* _Task statement_
Every line in the data below that holds "right" should be found and copied.

* _Listed entries_
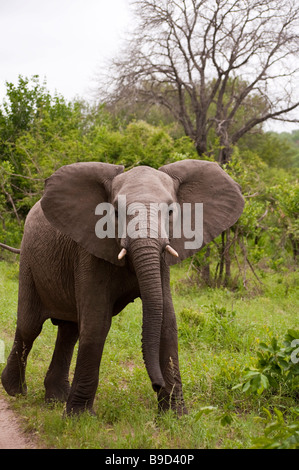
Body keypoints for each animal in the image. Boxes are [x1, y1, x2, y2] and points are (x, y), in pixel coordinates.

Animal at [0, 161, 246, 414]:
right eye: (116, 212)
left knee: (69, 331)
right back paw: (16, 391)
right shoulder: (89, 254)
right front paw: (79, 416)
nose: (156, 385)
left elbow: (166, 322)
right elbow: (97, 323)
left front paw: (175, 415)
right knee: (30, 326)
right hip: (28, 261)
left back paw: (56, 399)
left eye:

* _Task solution_
right eye: (116, 212)
right back paw: (16, 391)
right shoulder: (89, 254)
right front paw: (79, 416)
right elbow: (97, 323)
right knee: (30, 326)
right hip: (28, 261)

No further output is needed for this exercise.